Frankenstein ist vermutlich mit Stokers Dracula eins der bekanntesten und zugleich ungelesensten Bücher der Geschichte. Jeder kennt es – oder glaubt es wenigstens aufgrund einer oder mehrerer der zahllosen Verfilmungen zu kennen. Dass die wenigsten Leinwandstreifen etwas mit den zugrundliegenden Originalen zu schaffen haben, interessiert nicht. Warum auch? Man müsste das Original ja erst mal kennen und wer macht sich die Mühe schon?

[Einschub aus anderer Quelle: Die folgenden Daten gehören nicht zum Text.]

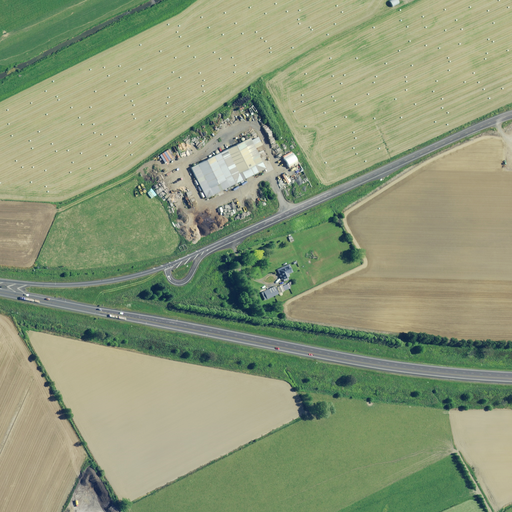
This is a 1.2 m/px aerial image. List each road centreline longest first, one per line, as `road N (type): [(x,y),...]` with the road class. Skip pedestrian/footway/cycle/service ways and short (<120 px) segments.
road 1 (trunk): [(0,291),(376,365),(511,378)]
road 2 (tertiary): [(215,245),(511,114)]
road 3 (trunk): [(0,280),(93,283),(166,265)]
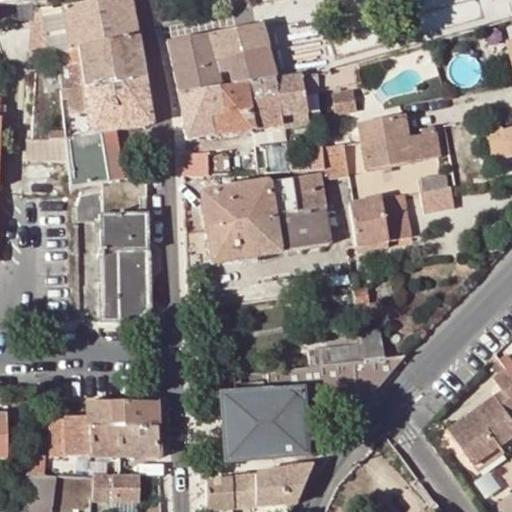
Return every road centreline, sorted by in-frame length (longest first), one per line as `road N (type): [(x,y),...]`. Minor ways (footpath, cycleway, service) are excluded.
road 1 (residential): [(139,0),(160,120),(171,353)]
road 2 (residential): [(511,275),(377,413)]
road 3 (residential): [(171,353),(0,355)]
road 4 (residential): [(181,511),(171,353)]
road 5 (residential): [(377,413),(454,511)]
road 6 (residential): [(377,413),(339,453),(309,511)]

Bei beiden Büchern ist die Mühe es wert. Zum Stoker werde ich mich demnächst äußern, daher liegt das Interesse hier zunächst auf Shelleys Text.

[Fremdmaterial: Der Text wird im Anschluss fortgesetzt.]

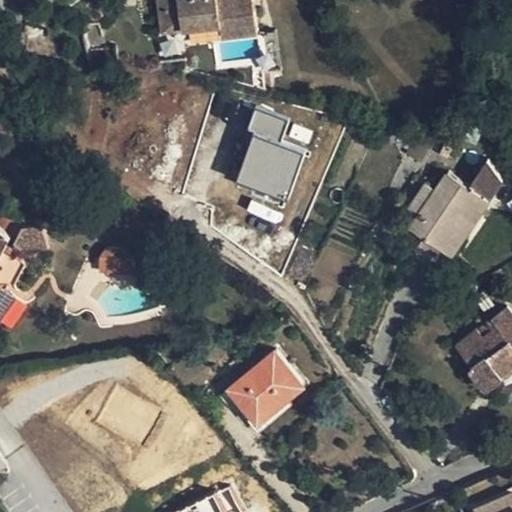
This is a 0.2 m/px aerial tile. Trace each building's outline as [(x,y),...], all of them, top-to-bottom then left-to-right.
[(154,0),(160,21),(216,5),(220,19),(255,11),(252,0),(154,0)] [(102,44),(95,19),(78,23),(85,47),(102,44)] [(111,41),(102,44),(85,47),(93,72),(119,66),(116,55),(111,41)] [(284,138),(290,118),(258,107),(232,182),(286,201),(305,145),(284,138)] [(438,186),(420,212),(411,225),(452,251),(489,195),(449,168),(438,186)] [(410,206),(420,212),(438,186),(430,179),(410,206)] [(22,224),(15,240),(23,247),(49,247),(41,223),(22,224)] [(3,248),(7,241),(10,234),(0,225),(0,315),(15,292),(12,287),(27,260),(18,251),(15,255),(3,248)] [(21,247),(23,247),(15,240),(13,244),(7,241),(3,248),(15,255),(18,251),(21,247)] [(511,307),(509,303),(488,319),(493,326),(484,333),(479,326),(457,342),(473,362),(469,364),(486,387),(507,372),(511,368),(511,307)] [(488,319),(479,326),(484,333),(493,326),(488,319)] [(229,384),(258,419),(304,380),(275,346),(229,384)] [(247,511),(232,482),(174,511),(247,511)] [(511,511),(511,493),(511,492),(471,509),(472,511),(511,511)]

Das Missverständnis beginnt schon da, dass eine Verkürzung stattgefunden hat. Selbst der größte Teil der Leute, die die Geschichte kennen, sprechen von dem erschaffenen Wesen als Frankenstein. Leser, die geflissentlich mit Worten umzugehen verstehen, hängen wenigstens das konzisere Monster an den Namen. Aber auch das trifft es nicht ganz. Natürlich musste eine so unbändige Gestalt, die laudanumgezeugte Elemente des nietzscheianischen Übermenschen vorwegnimmt, den Zeitgenossen als ein Monster vorkommen. Aber deutet nicht schon Shelley selbst mit dem Beisatz „der neue Prometheus“ mehr an? Geht es nicht eher um eine Art Weiterentwicklung? Und zudem um das Problem des Schöpfers von Bewusstsein?
Der Text, vorgeblich einem Traum erwachsen, den Shelley hatte, als sie zusammen mit ihrem späteren Mann Percy Bysshe Shelley, Lord Byron und Dr. Polidori einen Sommer nahe des Genfersees verbrachte, ist auf seine Weise visionär. Unsere modernen Frankensteins wirken allerdings weniger an Leichen als vielmehr an Stammzellen und Klonen, oft unbedacht und skrupellos, oft glauben sie aber auch die gute Sache. Was immer sie aber antreibt, dieser Roman bleibt eine Warnung für jede Wissenschaft. Und genau deshalb bleibt er als Buch interessant, so romantisch verkleistert er an vielen Stellen auch ist.